Johnson joined Hanson and Laurie Swim, a widow, in leading a session about being single in the church.

It "may or may not be our choice, but how we respond to that singleness is a choice," said Swim, whose husband of 32 years died within months after learning he had a brain tumor. She, in a move that felt crazy at the time, accepted a call from her bishop to serve as Relief Society president within weeks of her husband's death.

"From a human point of view, it didn't make much sense," she said. "With faith I accepted, and know now this service was part of the healing balm a loving Heavenly Father knew I needed."

Added Hanson: "We are here on this telestial world to be tested, to be tried. Do I wish my divorce hadn't happened? Oh, yes. But it did. And I have learned many things."

Having faith isn't really a problem for Poulson, the 34-year-old attorney.
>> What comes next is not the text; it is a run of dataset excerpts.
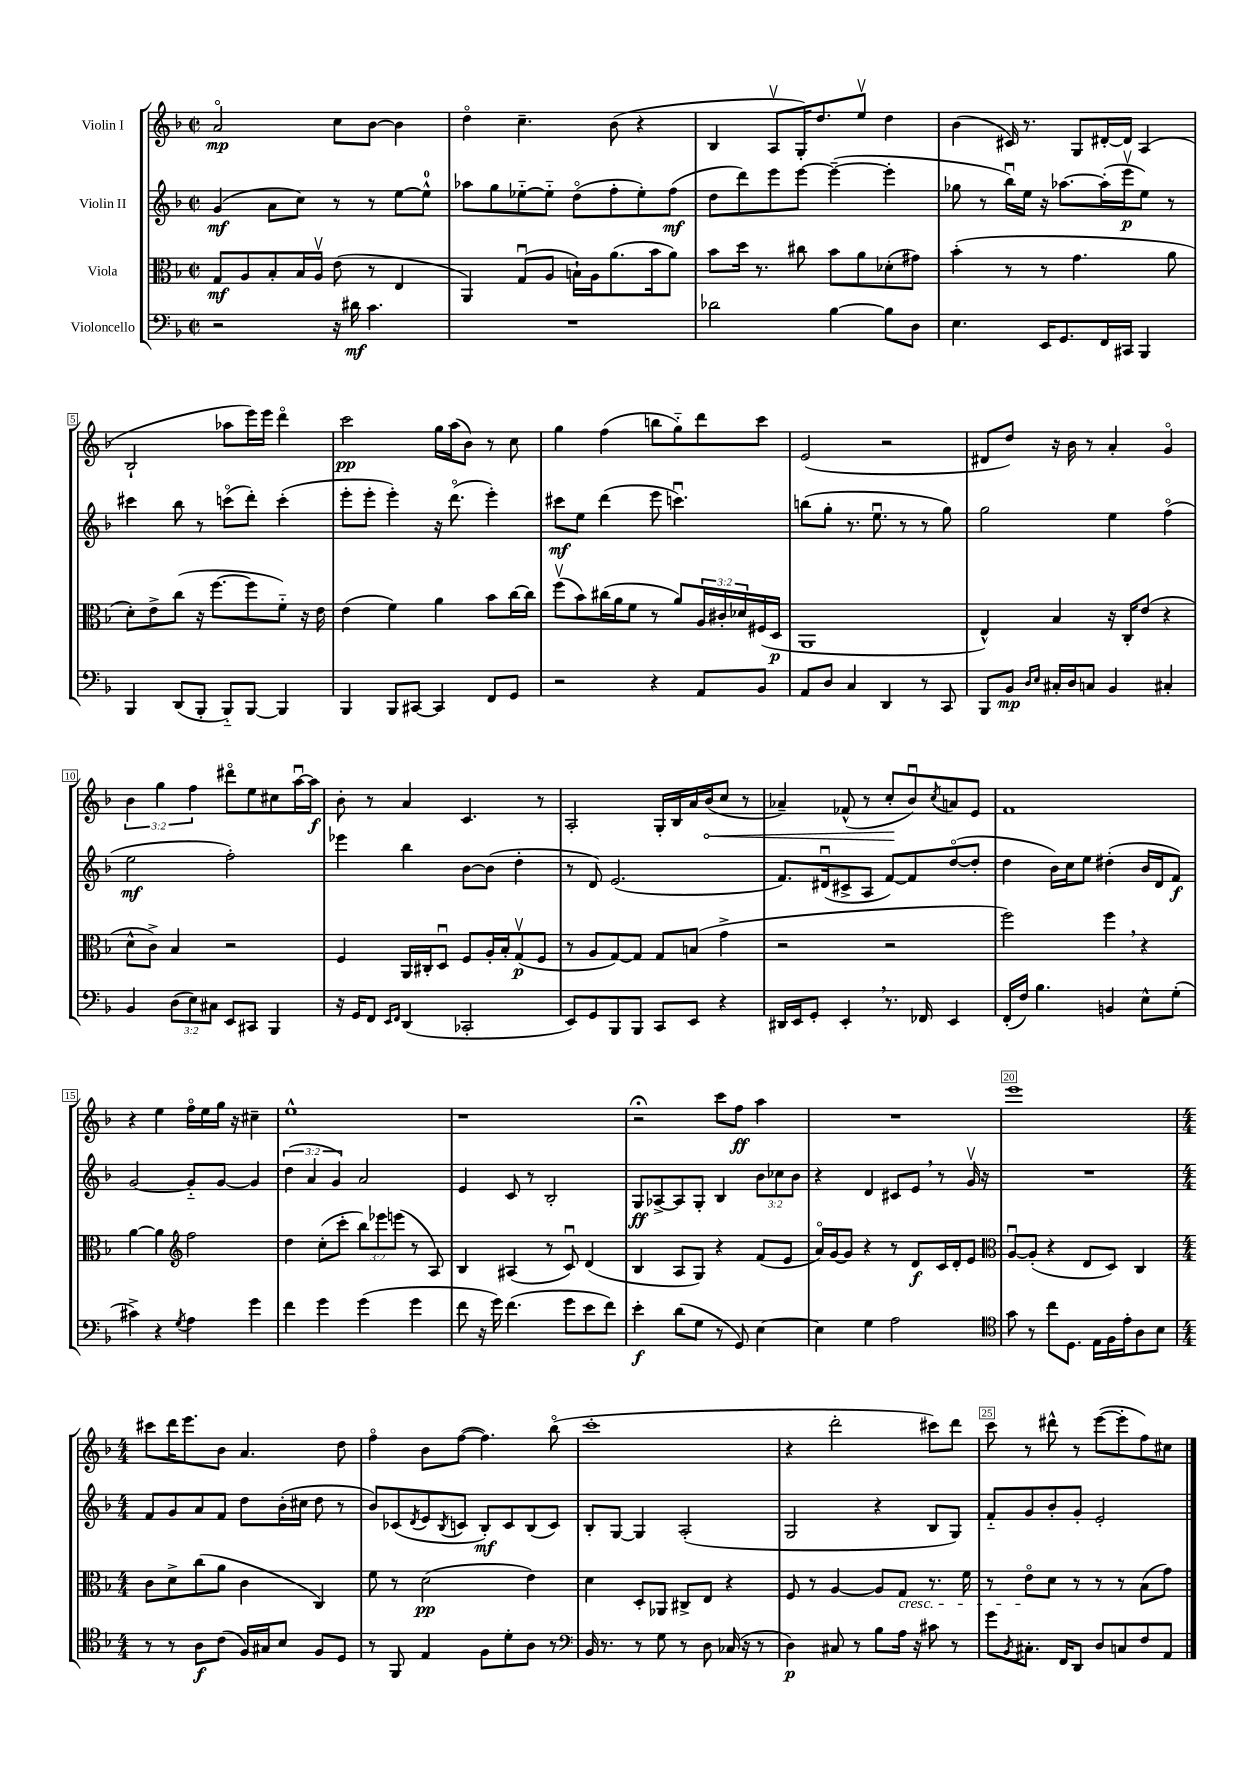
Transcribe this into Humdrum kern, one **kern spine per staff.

**kern	**dynam	**kern	**dynam	**kern	**dynam	**kern	**dynam
*part4	*part4	*part3	*part3	*part2	*part2	*part1	*part1
*staff4	*staff4	*staff3	*staff3	*staff2	*staff2	*staff1	*staff1
*I"Violoncello	*	*I"Viola	*	*I"Violin II	*	*I"Violin I	*
*clefF4	*	*clefC3	*	*clefG2	*	*clefG2	*
*k[b-]	*	*k[b-]	*	*k[b-]	*	*k[b-]	*
*M2/2	*	*M2/2	*	*M2/2	*	*M2/2	*
*met(c|)	*	*met(c|)	*	*met(c|)	*	*met(c|)	*
=1	=1	=1	=1	=1	=1	=1	=1
2r	.	8G/L	mf	(4g/	mf	2a/	mp
.	.	8A/	.	.	.	.	.
.	.	8B-'/	.	8a\L	.	.	.
.	.	16B-/L	.	8cc\J)	.	.	.
.	.	16Av/JJ	.	.	.	.	.
16r	.	(8e\	.	8r	.	8cc\L	.
16d#X\	mf	.	.	.	.	.	.
4.c\	.	8r	.	8r	.	[8b-\J	.
.	.	4E/	.	[8ee\L	.	4b-\]	.
.	.	.	.	8ee^^\J]	.	.	.
=2	=2	=2	=2	=2	=2	=2	=2
1r	.	4AA/)	.	8aa-X\L	.	4dd\	.
.	.	.	.	8gg\	.	.	.
.	.	(8Gu/L	.	[8ee-X\	.	4.cc~\	.
.	.	8A/J	.	8ee-\J]	.	.	.
.	.	16Bn`\LL)	.	(8dd\L	.	.	.
.	.	16A\J	.	.	.	.	.
.	.	(8.a\	.	8ff'\	.	(8b-\	.
.	.	.	.	8ee-'\)	.	4r	.
.	.	16b-\k	.	.	.	.	.
.	.	8a\J)	.	(8ff\J	mf	.	.
=3	=3	=3	=3	=3	=3	=3	=3
2d-X\	.	8b-\L	.	8dd\L	.	4B-/	.
.	.	16dd\Jk	.	8ddd\)	.	.	.
.	.	8.r	.	.	.	.	.
.	.	.	.	8eee\	.	8Av/L	.
.	.	8cc#X\	.	[8eee\J	.	16G'/K)	.
.	.	.	.	.	.	8.dd/	.
[4B-\	.	8b-\L	.	(4eee~\_	.	.	.
.	.	8a\	.	.	.	8eev/J	.
8B-\L]	.	(8d-X'\	.	4eee'\]	.	4dd\	.
8D\J	.	8g#X\J)	.	.	.	.	.
=4	=4	=4	=4	=4	=4	=4	=4
4.E\	.	(4b-'\	.	8gg-X\	.	(4b-\	.
.	.	.	.	8r	.	.	.
.	.	8r	.	16bb-u\LL)	.	16c#X/)	.
.	.	.	.	16ee\JJ	.	8.r	.
16EE/KL	.	8r	.	16r	.	.	.
8.GG/	.	.	.	[8.aa-X\L	.	.	.
.	.	4.g\	.	.	.	8G/L	.
16FF/L	.	.	.	(16aa-'\L]	.	[16d#X'/L	.
16CC#X/JJ	.	.	.	16eeev\J	p	16d#/JJ]	.
4BBB-/	.	.	.	8ee\J)	.	(4A/	.
.	.	8a\	.	8r	.	.	.
!!LO:LB:g=z
=5	=5	=5	=5	=5	=5	=5	=5
4BBB-/	.	8d'\L)	.	4ccc#X\	.	2B-`/	.
.	.	8e^\	.	.	.	.	.
(8DD/L	.	(8cc\J	.	8bb-\	.	.	.
8BBB-'/J	.	16r	.	8r	.	.	.
.	.	[8.ff\L	.	.	.	.	.
8BBB-/L)	.	.	.	(8cccn\L	.	8aa-X\L	.
[8BBB-/J	.	8ff\]	.	8ddd'\J)	.	16eee\L)	.
.	.	.	.	.	.	16eee\JJ	.
4BBB-/]	.	8f\J)	.	(4ccc'\	.	4ddd\	.
.	.	16r	.	.	.	.	.
.	.	16e\	.	.	.	.	.
=6	=6	=6	=6	=6	=6	=6	=6
4BBB-/	.	(4e\	.	8eee'\L	.	2ccc\	pp
.	.	.	.	8eee'\J	.	.	.
8BBB-/L	.	4f\)	.	4eee'\)	.	.	.
[8CC#X/J	.	.	.	.	.	.	.
4CC#/]	.	4a\	.	16r	.	16gg\LL	.
.	.	.	.	(8.ddd\	.	(16aa\J	.
.	.	.	.	.	.	8b-\J)	.
8FF/L	.	8b-\L	.	4eee'\)	.	8r	.
8GG/J	.	[16cc\L	.	.	.	8cc\	.
.	.	16cc\JJ]	.	.	.	.	.
=7	=7	=7	=7	=7	=7	=7	=7
2r	.	(8ffv\L	.	8ccc#X\L	mf	4gg\	.
.	.	8b-\)	.	8ee\J	.	.	.
.	.	(16cc#X\L	.	(4ddd\	.	(4ff\	.
.	.	16a\J	.	.	.	.	.
.	.	8f\J	.	.	.	.	.
4r	.	8r	.	8eee\	.	8bbn\L	.
.	.	8a/L)	.	4.cccnu\)	.	8gg\)	.
8AA/L	.	24A/L	.	.	.	8ddd\	.
.	.	24c#X'/	.	.	.	.	.
.	.	24d-X/	.	.	.	.	.
8BB-/J	.	(16F#X/	.	.	.	8ccc\J	.
.	.	16D/JJ	p	.	.	.	.
=8	=8	=8	=8	=8	=8	=8	=8
8AA/L	.	1AA	.	(8bbn\L	.	(2e/	.
8D/J	.	.	.	8gg'\J	.	.	.
4C/	.	.	.	8.r	.	.	.
.	.	.	.	8.eeu\	.	.	.
4DD/	.	.	.	.	.	2r	.
.	.	.	.	8r	.	.	.
8r	.	.	.	8r	.	.	.
8CC/	.	.	.	8gg\)	.	.	.
=9	=9	=9	=9	=9	=9	=9	=9
8BBB-/L	.	4E^^/)	.	2gg\	.	8d#X/L	.
8BB-/J	mp	.	.	.	.	8dd/J)	.
16qqD/LL	.	.	.	.	.	.	.
16qqE/JJ	.	.	.	.	.	.	.
16C#X'/LL	.	4B-/	.	.	.	16r	.
16D/J	.	.	.	.	.	16b-\	.
8Cn/J	.	.	.	.	.	8r	.
4BB-/	.	16r	.	4ee\	.	4a'/	.
.	.	16C'/KL	.	.	.	.	.
.	.	(8e/J	.	.	.	.	.
4C#X'/	.	4r	.	(4ff\	.	4g/	.
!!LO:LB:g=z
=10	=10	=10	=10	=10	=10	=10	=10
4BB-/	.	8d^^\L	.	2ee\	mf	6b-\	.
.	.	8c^\J)	.	.	.	.	.
.	.	.	.	.	.	6gg\	.
(12D\L	.	4B-/	.	.	.	.	.
12E\)	.	.	.	.	.	6ff\	.
12C#X\J	.	.	.	.	.	.	.
8EE/L	.	2r	.	2ff'\)	.	8ddd#X\L	.
8CC#X/J	.	.	.	.	.	8ee\	.
4BBB-/	.	.	.	.	.	8cc#X\	.
.	.	.	.	.	.	[16aau\L	.
.	.	.	.	.	.	16aa\JJ]	f
=11	=11	=11	=11	=11	=11	=11	=11
16r	.	4F/	.	4eee-X\	.	8b-'\	.
16GG/KL	.	.	.	.	.	.	.
8FF/J	.	.	.	.	.	8r	.
16qqEE/LL	.	.	.	.	.	.	.
16qqFF/JJ	.	.	.	.	.	.	.
(4DD/	.	16AA/LL	.	4bb-\	.	4a/	.
.	.	16C#X'/J	.	.	.	.	.
.	.	8Du/J	.	.	.	.	.
2CC-X'/	.	8F/L	.	[8b-\L	.	4.c/	.
.	.	16A'/L	.	(8b-\J]	.	.	.
.	.	16B-'/J	.	.	.	.	.
.	.	(8Gv/	p	4dd'\	.	.	.
.	.	8F/J	.	.	.	8r	.
=12	=12	=12	=12	=12	=12	=12	=12
8EE/L)	.	8r	.	8r	.	2A'/	.
8GG/	.	8A/L	.	8d/)	.	.	.
8BBB-/	.	[8G/)	.	(2.e/	.	.	.
8BBB-/J	.	8G/J]	.	.	.	.	.
8CC/L	.	8G/L	.	.	.	16G'/LL	.
.	.	.	.	.	.	16B-/	.
8EE/J	.	(8Bn/J	.	.	.	16a/	.
!	!	!	!	!	!	!	!LO:HP:b
.	.	.	.	.	.	(16b-/J	<
4r	.	4g^\	.	.	.	8cc/J	.
.	.	.	.	.	.	8r	.
=13	=13	=13	=13	=13	=13	=13	=13
16DD#X/LL	.	2r	.	8.f/L)	.	4a-X~/)	.
16EE/J	.	.	.	.	.	.	.
8GG'/J	.	.	.	.	.	.	.
.	.	.	.	(16d#Xu/k	.	.	.
4EE',/	.	.	.	8c#X^/	.	(8f-X^^/	.
.	.	.	.	8A/J	.	8r	.
8.r	.	2r	.	[8f/L)	.	8cc'/L	.
.	.	.	.	8f/]	.	8b-u/)	[
16FF-X/	.	.	.	.	.	.	.
.	.	.	.	.	.	8qcc/	.
4EE/	.	.	.	([8dd/	.	8an/	.
.	.	.	.	8dd'/J]	.	8e/J	.
=14	=14	=14	=14	=14	=14	=14	=14
(16FF'/LL	.	2ff\)	.	4dd\	.	1f	.
16F/JJ)	.	.	.	.	.	.	.
4.B-\	.	.	.	.	.	.	.
.	.	.	.	16b-\LL)	.	.	.
.	.	.	.	16cc\J	.	.	.
.	.	.	.	8ee\J	.	.	.
4BBn/	.	4ff,\	.	(4dd#X'\	.	.	.
8E^^\L	.	4r	.	16b-/LL	.	.	.
.	.	.	.	16d/J	.	.	.
(8G'\J	.	.	.	8f/J)	f	.	.
!!LO:LB:g=z
=15	=15	=15	=15	=15	=15	=15	=15
4c#X^\)	.	[4a\	.	[2g/	.	4r	.
4r	.	4a\]	.	.	.	4ee\	.
8qG/	.	.	.	.	.	.	.
*	*	*clefG2	*	*	*	*	*
4A\	.	2ff\	.	8g/L]	.	16ff\LL	.
.	.	.	.	.	.	16ee\	.
.	.	.	.	[8g/J	.	16gg\JJ	.
.	.	.	.	.	.	16r	.
4g\	.	.	.	4g/]	.	4cc#X~\	.
=16	=16	=16	=16	=16	=16	=16	=16
4f\	.	4dd\	.	(6dd\	.	1ee^^	.
.	.	.	.	6a/	.	.	.
4g\	.	(8cc'\L	.	.	.	.	.
.	.	.	.	6g/)	.	.	.
.	.	8ccc'\J	.	.	.	.	.
(4g\	.	12bb-\L)	.	2a/	.	.	.
.	.	12eee-X\	.	.	.	.	.
.	.	(12eeen\J	.	.	.	.	.
4g\	.	8r	.	.	.	.	.
.	.	8A/)	.	.	.	.	.
=17	=17	=17	=17	=17	=17	=17	=17
8f\	.	4B-/	.	4e/	.	1r	.
16r	.	.	.	.	.	.	.
16g\)	.	.	.	.	.	.	.
(4.f\	.	(4A#X/	.	8c/	.	.	.
.	.	.	.	8r	.	.	.
.	.	8r	.	2B-'/	.	.	.
8g\L	.	8cu/)	.	.	.	.	.
8e\	.	(4d/	.	.	.	.	.
8f\J)	.	.	.	.	.	.	.
=18	=18	=18	=18	=18	=18	=18	=18
4e'\	f	4B-/	.	8G/L	ff	2r;<	.
.	.	.	.	[8A-X^/	.	.	.
(8d\L	.	8A/L	.	8A-/]	.	.	.
8G\J	.	8G/J)	.	8G'/J	.	.	.
8r	.	4r	.	4B-/	.	8ccc\L	.
8GG/)	.	.	.	.	.	8ff\J	ff
[4E\	.	(8f/L	.	12b-\L	.	4aa\	.
.	.	.	.	12cc-X\	.	.	.
.	.	8e/J	.	.	.	.	.
.	.	.	.	12b-\J	.	.	.
=19	=19	=19	=19	=19	=19	=19	=19
4E\]	.	16a/LL)	.	4r	.	1r	.
.	.	[16g/J	.	.	.	.	.
.	.	8g/J]	.	.	.	.	.
4G\	.	4r	.	4d/	.	.	.
2A\	.	8r	.	8c#X/L	.	.	.
.	.	8d/L	f	8e,/J	.	.	.
.	.	16c/L	.	8r	.	.	.
.	.	16d'/J	.	.	.	.	.
.	.	8e/J	.	16gv/	.	.	.
.	.	.	.	16r	.	.	.
=20	=20	=20	=20	=20	=20	=20	=20
*clefC4	*	*clefC3	*	*	*	*	*
8g\	.	[8Au/L	.	1r	.	1eee	.
8r	.	(8A'/J]	.	.	.	.	.
8cc\L	.	4r	.	.	.	.	.
8.D\J	.	.	.	.	.	.	.
.	.	8E/L	.	.	.	.	.
16E\LL	.	.	.	.	.	.	.
16F\	.	8D/J)	.	.	.	.	.
16e'\J	.	.	.	.	.	.	.
8A\	.	4C/	.	.	.	.	.
8B-\J	.	.	.	.	.	.	.
!!LO:LB:g=z
=21	=21	=21	=21	=21	=21	=21	=21
*M4/4	*	*M4/4	*	*M4/4	*	*M4/4	*
8r	.	8c\L	.	8f/L	.	8ccc#X\L	.
8r	.	8d^\	.	8g/	.	16ddd\K	.
.	.	.	.	.	.	8.eee\	.
8A\L	f	(8cc\	.	8a/	.	.	.
(8c\J	.	8a\J	.	8f/J	.	8b-\J	.
16F/LL)	.	4c\	.	8dd\L	.	4.a/	.
16G#X/J	.	.	.	.	.	.	.
8B-/J	.	.	.	(16b-'\L	.	.	.
.	.	.	.	16cc#X\JJ	.	.	.
8F/L	.	4C/)	.	8dd\	.	.	.
8D/J	.	.	.	8r	.	8dd\	.
=22	=22	=22	=22	=22	=22	=22	=22
8r	.	8f\	.	8b-/L)	.	4ff\	.
8FF/	.	8r	.	(8c-X/	.	.	.
.	.	.	.	8qd/	.	.	.
4E/	.	(2d\	pp	8e/	.	8b-\L	.
.	.	.	.	8qB-/	.	.	.
.	.	.	.	8cn/J	.	([8ff\J	.
8F\L	.	.	.	8B-'/L)	mf	4.ff\])	.
8d'\	.	.	.	8c/	.	.	.
8A\J	.	4e\)	.	(8B-/	.	.	.
8r	.	.	.	8c/J)	.	(8bb-\	.
=23	=23	=23	=23	=23	=23	=23	=23
*clefF4	*	*	*	*	*	*	*
16BB-/	.	4d\	.	8B-'/L	.	1ccc'	.
8.r	.	.	.	.	.	.	.
.	.	.	.	[8G/J	.	.	.
8r	.	8D'/L	.	4G/]	.	.	.
8G\	.	8AA-X/J	.	.	.	.	.
8r	.	8C#X^/L	.	(2A'/	.	.	.
8D\	.	8E/J	.	.	.	.	.
(16C-X/	.	4r	.	.	.	.	.
16r	.	.	.	.	.	.	.
8r	.	.	.	.	.	.	.
=24	=24	=24	=24	=24	=24	=24	=24
4D\)	p	8F/	.	2G/	.	4r	.
.	.	8r	.	.	.	.	.
8C#X/	.	[4A/	.	.	.	2ddd'\	.
8r	.	.	.	.	.	.	.
8B-\L	.	8A/L]	.	4r	.	.	.
!	!	!LO:TX:b:i:t=cresc.	!	!	!	!	!
16A\Jk	.	8G/J	.	.	.	.	.
16r	.	.	.	.	.	.	.
8c#X\	.	8.r	.	8B-/L	.	8ccc#X\L)	.
8r	.	.	.	8G/J)	.	8ddd\J	.
.	.	16f\	.	.	.	.	.
=25	=25	=25	=25	=25	=25	=25	=25
8g\L	.	8r	.	8f/L	.	8ccc\	.
8qBB-/	.	.	.	.	.	.	.
8.C#X'\J	.	8e\L	.	8g/	.	8r	.
.	.	8d\J	.	8b-'/	.	8ddd#X^^\	.
16FF/KL	.	.	.	.	.	.	.
8DD/J	.	8r	.	8g'/J	.	8r	.
8D/L	.	8r	.	2e'/	.	([8eee\L	.
8Cn/	.	8r	.	.	.	8eee'\]	.
8F/	.	(8B-\L	.	.	.	8ff\)	.
8AA/J	.	8g\J)	.	.	.	8cc#X\J	.
==	==	==	==	==	==	==	==
*-	*-	*-	*-	*-	*-	*-	*-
"I don't have any testimony issues at all," she said. "It's just hard going to church."

She doesn't have answers on how to make it better; if she did, "I'd be very popular," she said with a smile. But she does know that members of the church, all churches in fact, can't be afraid to discuss their struggles. Only then, she added, can "people know they're not alone."

The thought of women not feeling welcome or part of the church alarms Dalton, the Young Women general president. She said she and Julie Beck, the Relief Society general president, met a couple of weeks ago to begin discussions about this very issue. They spoke for five hours.

"We're so aware of this," Dalton promised. "It's not something that's going to be put on the back burner."

* PEGGY FLETCHER STACK contributed to this story.